>>
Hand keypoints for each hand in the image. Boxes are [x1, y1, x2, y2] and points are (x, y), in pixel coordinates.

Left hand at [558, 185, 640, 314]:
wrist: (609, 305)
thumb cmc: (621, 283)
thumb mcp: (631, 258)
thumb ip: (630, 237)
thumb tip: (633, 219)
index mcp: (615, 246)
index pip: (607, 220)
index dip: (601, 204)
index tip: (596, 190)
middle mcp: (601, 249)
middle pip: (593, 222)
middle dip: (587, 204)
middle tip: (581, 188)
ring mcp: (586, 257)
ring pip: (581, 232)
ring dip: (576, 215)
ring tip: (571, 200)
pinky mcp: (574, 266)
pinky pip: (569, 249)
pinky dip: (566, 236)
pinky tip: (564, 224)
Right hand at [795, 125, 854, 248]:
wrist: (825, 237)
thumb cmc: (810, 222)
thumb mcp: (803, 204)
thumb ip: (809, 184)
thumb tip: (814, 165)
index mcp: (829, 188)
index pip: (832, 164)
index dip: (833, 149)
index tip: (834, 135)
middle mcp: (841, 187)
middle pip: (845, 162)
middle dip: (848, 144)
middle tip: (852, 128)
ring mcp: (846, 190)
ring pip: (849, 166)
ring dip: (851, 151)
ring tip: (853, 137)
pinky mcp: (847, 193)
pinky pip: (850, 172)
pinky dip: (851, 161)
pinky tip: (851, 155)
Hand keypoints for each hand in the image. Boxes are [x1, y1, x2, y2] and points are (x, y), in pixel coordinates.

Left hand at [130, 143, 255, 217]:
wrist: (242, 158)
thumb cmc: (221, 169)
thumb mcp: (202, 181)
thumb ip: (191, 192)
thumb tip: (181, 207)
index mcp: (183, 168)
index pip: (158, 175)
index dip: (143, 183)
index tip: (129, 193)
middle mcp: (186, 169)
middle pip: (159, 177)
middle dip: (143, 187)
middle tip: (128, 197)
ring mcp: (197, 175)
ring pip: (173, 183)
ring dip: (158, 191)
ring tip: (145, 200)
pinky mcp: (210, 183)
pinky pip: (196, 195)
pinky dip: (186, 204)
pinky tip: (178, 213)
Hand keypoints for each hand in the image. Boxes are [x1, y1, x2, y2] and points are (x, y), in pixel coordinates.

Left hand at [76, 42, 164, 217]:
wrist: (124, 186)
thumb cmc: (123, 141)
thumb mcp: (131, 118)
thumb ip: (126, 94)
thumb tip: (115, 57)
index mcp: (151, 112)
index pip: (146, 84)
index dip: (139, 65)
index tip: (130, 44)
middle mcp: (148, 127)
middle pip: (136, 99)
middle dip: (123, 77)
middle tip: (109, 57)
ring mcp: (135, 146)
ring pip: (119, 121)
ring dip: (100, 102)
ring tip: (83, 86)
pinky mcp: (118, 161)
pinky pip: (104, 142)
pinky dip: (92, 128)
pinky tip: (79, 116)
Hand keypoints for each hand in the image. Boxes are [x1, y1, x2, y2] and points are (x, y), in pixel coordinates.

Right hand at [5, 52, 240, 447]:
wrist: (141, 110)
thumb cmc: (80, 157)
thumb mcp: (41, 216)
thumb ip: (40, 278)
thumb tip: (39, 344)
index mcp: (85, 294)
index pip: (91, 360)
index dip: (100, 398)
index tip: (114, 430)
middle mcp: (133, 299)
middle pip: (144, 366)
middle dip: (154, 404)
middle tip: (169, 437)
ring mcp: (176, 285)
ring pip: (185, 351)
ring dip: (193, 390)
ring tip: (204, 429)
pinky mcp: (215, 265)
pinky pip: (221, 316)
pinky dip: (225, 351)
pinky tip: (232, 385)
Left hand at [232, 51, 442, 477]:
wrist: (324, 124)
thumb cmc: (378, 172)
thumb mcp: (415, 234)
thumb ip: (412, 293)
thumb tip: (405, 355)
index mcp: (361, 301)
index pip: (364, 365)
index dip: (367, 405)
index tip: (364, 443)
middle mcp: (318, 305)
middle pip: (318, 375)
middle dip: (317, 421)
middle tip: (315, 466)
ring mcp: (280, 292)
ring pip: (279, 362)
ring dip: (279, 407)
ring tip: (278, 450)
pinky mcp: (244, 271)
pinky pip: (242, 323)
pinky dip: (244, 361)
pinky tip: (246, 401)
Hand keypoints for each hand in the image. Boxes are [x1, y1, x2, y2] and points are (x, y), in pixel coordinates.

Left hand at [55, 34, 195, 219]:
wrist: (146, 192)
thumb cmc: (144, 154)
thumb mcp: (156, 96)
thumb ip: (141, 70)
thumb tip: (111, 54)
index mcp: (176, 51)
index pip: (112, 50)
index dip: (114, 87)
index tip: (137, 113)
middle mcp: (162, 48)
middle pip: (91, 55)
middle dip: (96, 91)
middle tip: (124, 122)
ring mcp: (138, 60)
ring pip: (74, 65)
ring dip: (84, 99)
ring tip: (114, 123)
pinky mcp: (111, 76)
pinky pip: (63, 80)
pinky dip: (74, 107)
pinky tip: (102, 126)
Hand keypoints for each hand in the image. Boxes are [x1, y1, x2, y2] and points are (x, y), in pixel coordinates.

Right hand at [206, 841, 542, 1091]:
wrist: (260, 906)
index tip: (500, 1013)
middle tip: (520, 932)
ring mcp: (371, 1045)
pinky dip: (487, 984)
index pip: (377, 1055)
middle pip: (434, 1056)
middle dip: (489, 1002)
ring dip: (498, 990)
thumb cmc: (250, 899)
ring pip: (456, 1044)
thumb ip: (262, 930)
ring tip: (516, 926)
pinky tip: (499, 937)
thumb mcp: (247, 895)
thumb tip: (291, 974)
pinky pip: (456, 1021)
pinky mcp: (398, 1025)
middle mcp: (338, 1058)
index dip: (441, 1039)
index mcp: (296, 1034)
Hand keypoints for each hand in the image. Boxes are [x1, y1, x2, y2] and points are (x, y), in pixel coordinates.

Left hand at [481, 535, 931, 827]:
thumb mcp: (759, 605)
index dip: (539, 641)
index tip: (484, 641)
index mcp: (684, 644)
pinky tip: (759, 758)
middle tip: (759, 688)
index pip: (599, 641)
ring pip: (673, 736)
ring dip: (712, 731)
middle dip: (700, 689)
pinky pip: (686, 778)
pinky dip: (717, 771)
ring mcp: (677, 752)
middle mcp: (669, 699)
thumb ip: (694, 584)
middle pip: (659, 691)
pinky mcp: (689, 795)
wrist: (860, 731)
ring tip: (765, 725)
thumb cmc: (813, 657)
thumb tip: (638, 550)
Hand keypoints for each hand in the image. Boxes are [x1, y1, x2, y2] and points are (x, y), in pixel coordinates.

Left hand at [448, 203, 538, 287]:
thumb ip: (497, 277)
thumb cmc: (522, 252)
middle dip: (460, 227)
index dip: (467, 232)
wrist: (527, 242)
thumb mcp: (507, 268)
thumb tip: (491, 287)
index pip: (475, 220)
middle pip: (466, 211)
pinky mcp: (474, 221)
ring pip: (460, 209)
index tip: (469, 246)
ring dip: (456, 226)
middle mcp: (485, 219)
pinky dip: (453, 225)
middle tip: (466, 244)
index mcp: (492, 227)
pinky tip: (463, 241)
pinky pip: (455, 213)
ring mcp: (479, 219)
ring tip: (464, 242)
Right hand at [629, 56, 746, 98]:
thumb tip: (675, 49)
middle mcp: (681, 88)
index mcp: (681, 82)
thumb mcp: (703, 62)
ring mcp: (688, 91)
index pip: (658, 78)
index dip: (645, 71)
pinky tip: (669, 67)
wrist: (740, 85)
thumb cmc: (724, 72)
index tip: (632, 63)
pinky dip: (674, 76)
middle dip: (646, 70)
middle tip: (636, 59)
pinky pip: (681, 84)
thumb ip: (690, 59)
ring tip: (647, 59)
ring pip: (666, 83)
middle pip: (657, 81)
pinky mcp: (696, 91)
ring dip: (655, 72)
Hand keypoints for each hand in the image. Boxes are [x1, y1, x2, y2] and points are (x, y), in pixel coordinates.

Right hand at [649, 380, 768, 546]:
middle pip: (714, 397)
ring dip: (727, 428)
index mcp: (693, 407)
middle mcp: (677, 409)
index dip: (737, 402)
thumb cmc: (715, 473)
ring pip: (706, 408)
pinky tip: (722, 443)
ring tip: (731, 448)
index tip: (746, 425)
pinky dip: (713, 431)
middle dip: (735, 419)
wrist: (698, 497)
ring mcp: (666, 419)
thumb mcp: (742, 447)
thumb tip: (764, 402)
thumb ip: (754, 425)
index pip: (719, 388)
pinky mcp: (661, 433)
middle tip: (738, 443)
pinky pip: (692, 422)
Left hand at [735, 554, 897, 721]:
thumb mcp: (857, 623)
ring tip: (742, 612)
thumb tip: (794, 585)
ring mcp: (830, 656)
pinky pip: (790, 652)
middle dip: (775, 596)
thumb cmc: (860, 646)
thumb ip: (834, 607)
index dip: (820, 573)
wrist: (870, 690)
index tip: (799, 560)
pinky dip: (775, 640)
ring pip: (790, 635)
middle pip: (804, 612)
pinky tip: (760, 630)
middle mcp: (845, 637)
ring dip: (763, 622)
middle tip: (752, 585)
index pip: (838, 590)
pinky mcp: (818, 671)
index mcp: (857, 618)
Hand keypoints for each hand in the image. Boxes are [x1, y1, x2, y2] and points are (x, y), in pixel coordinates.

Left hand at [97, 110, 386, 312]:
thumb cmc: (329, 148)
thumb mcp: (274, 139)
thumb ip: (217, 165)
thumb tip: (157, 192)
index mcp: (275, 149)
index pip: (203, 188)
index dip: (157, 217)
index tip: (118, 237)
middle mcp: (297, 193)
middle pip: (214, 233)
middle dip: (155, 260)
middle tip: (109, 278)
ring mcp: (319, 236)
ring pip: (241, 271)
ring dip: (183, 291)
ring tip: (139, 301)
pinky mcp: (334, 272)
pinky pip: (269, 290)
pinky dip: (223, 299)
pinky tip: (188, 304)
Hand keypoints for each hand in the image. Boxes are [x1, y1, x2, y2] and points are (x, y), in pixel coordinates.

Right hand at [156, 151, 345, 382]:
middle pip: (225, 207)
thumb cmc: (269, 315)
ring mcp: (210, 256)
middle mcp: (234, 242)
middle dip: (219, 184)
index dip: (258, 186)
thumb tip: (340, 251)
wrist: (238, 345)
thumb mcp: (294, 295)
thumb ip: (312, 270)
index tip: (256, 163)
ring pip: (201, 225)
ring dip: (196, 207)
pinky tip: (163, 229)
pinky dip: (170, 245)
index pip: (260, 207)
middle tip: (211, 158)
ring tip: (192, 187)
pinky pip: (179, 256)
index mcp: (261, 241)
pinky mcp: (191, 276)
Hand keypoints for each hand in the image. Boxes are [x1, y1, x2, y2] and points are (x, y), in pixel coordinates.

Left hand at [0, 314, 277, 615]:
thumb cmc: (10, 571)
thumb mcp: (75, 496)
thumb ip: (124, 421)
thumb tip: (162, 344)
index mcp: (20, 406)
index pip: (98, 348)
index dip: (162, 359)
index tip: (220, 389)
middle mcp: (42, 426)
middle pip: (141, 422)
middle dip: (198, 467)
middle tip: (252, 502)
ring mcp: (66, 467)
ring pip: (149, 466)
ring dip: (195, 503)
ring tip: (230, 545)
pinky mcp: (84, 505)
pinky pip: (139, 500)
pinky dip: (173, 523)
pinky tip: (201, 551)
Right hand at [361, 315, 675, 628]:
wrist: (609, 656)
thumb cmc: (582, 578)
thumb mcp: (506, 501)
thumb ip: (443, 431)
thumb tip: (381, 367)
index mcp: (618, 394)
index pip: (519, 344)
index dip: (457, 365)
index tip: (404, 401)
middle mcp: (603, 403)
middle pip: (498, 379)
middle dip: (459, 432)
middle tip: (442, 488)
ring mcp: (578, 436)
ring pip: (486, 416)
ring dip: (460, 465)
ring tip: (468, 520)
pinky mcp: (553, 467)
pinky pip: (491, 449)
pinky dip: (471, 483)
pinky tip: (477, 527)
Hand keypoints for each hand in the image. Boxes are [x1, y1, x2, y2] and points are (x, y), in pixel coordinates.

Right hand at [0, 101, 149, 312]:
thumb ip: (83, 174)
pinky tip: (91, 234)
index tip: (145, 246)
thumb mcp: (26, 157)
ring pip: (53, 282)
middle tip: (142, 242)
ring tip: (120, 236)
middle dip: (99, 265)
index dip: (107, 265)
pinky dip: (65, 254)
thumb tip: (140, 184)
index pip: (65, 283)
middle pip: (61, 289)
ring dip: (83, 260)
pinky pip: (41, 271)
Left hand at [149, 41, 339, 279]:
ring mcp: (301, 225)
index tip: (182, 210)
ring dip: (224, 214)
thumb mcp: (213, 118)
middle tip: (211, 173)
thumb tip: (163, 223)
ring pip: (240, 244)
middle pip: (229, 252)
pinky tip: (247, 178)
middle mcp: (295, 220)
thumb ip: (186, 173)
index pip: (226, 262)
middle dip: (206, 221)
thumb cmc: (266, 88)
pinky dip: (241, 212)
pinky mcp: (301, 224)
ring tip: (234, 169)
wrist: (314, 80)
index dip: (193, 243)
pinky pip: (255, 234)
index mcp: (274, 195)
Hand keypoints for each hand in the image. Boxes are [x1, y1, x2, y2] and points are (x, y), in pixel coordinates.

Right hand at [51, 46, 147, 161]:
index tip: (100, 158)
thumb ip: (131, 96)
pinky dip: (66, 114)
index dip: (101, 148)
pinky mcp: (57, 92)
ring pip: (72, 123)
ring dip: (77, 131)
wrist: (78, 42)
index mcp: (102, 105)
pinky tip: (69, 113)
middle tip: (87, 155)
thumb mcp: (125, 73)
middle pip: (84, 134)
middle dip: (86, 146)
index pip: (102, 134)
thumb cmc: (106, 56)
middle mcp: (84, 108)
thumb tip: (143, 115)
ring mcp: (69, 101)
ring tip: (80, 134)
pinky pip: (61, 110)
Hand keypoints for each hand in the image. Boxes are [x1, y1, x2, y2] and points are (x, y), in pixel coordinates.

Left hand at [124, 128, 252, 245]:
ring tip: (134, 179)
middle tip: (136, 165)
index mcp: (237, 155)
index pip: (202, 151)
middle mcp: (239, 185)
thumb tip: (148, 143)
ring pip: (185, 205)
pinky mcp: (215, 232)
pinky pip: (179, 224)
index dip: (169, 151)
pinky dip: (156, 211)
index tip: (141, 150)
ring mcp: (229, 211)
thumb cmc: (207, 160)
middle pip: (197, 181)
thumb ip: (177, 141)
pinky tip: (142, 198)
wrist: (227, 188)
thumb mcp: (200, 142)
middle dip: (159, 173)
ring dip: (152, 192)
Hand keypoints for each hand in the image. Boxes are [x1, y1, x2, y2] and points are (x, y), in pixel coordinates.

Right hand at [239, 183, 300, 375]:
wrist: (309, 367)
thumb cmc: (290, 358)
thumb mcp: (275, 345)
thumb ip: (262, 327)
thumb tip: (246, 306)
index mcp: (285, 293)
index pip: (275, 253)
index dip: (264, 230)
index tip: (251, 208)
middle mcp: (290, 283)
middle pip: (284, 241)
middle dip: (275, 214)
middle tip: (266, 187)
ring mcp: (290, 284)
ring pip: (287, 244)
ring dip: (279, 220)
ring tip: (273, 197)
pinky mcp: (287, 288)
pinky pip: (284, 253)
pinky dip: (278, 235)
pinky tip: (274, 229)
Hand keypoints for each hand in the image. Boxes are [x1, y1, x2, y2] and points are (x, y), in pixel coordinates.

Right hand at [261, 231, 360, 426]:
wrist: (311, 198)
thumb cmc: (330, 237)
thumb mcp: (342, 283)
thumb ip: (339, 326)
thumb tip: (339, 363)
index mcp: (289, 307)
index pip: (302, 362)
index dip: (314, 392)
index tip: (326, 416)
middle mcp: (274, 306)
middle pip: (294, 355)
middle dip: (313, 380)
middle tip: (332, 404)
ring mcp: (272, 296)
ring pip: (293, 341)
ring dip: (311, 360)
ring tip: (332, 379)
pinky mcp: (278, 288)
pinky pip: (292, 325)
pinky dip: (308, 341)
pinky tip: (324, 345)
<<
● **Aim of the exercise**
From the first line of the records above down to the line containing "pinky tip: (851, 155)", repeat each line exactly as written. Include both of those lines and add nothing.

● **Exercise answer**
Hand keypoints for each hand in the image. Boxes are [x1, y1, x2, y2] and points are (x, y), in pixel coordinates.

Left hand at [558, 185, 640, 314]:
wrist: (609, 305)
thumb cmc: (621, 283)
thumb mcp: (631, 258)
thumb ip: (630, 237)
thumb tip: (633, 219)
index mcp: (615, 246)
index pip: (607, 220)
index dip: (601, 204)
index tip: (596, 190)
middle mcp: (601, 249)
middle pip: (593, 222)
middle dip: (587, 204)
middle tip: (581, 188)
ring mcp: (586, 257)
ring pip: (581, 232)
ring dip: (576, 215)
ring tip: (571, 200)
pinky mcp: (574, 266)
pinky pip: (569, 249)
pinky dip: (566, 236)
pinky tip: (564, 224)
Right hand at [795, 125, 854, 248]:
wrist: (825, 237)
thumb cmc: (810, 222)
thumb mcp: (803, 204)
thumb ip: (809, 184)
thumb tip: (814, 165)
index mcp: (829, 188)
index pip: (832, 164)
index dip: (833, 149)
index tip: (834, 135)
middle mcp: (841, 187)
middle pip: (845, 162)
middle dip: (848, 144)
middle tip: (852, 128)
ring mcp: (846, 190)
ring pip: (849, 166)
ring dip: (851, 151)
ring tip: (853, 137)
pinky mcp: (847, 193)
pinky pip: (850, 172)
pinky dip: (851, 161)
pinky tip: (851, 155)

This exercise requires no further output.